• **Assignment**
Your answer should be each line of the entries that contains the word "בשיתוף", copied in full.

Data entries:
■ ■ ■ ■

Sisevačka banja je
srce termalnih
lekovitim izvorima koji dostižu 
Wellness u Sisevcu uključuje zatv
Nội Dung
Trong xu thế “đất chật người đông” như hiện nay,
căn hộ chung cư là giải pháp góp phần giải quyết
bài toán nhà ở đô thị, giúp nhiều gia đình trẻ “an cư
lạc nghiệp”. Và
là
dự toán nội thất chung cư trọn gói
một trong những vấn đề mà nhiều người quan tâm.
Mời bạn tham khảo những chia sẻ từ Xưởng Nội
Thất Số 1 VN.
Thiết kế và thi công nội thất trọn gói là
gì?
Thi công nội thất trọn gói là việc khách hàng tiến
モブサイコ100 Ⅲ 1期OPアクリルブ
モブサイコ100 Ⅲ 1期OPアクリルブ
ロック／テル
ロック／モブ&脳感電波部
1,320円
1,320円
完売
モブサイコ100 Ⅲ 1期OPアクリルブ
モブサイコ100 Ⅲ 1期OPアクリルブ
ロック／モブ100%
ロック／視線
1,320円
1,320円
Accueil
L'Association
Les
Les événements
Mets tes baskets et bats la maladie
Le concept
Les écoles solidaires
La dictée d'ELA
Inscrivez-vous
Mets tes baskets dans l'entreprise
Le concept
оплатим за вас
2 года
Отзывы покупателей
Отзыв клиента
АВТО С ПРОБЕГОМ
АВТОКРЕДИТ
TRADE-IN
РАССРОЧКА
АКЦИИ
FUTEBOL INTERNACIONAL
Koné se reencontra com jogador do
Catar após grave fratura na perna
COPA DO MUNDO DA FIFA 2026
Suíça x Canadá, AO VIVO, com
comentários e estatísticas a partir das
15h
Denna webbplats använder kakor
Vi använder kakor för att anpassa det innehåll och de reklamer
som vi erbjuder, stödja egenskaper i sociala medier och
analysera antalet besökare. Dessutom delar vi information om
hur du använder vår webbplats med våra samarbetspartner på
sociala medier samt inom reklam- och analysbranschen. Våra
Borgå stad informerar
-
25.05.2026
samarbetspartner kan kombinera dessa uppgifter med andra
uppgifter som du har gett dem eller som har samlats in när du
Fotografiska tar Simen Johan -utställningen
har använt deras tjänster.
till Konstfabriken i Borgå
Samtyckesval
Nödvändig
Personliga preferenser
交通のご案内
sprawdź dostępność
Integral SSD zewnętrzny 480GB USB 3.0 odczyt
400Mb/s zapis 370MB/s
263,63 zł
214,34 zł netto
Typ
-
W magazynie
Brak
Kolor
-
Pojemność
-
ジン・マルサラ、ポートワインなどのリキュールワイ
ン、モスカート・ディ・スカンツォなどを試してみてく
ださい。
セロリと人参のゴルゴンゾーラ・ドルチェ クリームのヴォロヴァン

■ ■ ■ ■

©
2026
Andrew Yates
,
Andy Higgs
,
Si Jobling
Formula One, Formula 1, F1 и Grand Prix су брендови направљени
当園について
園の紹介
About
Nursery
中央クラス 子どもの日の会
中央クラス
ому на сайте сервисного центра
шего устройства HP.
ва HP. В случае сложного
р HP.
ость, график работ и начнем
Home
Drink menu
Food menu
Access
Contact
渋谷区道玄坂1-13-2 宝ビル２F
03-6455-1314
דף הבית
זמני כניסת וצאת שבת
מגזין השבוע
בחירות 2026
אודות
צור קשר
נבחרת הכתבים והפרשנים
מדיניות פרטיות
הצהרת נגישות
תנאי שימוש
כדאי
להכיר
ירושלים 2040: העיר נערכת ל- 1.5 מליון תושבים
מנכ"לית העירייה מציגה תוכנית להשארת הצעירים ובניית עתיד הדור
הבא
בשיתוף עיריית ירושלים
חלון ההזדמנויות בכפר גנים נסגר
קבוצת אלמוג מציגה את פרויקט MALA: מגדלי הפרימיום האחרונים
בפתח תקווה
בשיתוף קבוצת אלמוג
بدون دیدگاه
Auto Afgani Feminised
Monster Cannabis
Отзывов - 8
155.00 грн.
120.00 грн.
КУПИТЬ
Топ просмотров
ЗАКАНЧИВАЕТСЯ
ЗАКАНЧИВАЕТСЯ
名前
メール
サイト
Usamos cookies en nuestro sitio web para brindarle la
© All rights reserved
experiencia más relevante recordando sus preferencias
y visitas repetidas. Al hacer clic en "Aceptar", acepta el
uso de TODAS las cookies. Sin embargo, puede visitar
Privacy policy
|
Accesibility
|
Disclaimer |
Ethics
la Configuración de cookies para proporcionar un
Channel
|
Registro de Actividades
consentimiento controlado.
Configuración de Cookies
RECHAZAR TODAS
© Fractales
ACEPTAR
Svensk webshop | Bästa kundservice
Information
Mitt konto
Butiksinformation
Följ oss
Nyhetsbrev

■ ■ ■ ■

• **Response**
בשיתוף עיריית ירושלים
בשיתוף קבוצת אלמוג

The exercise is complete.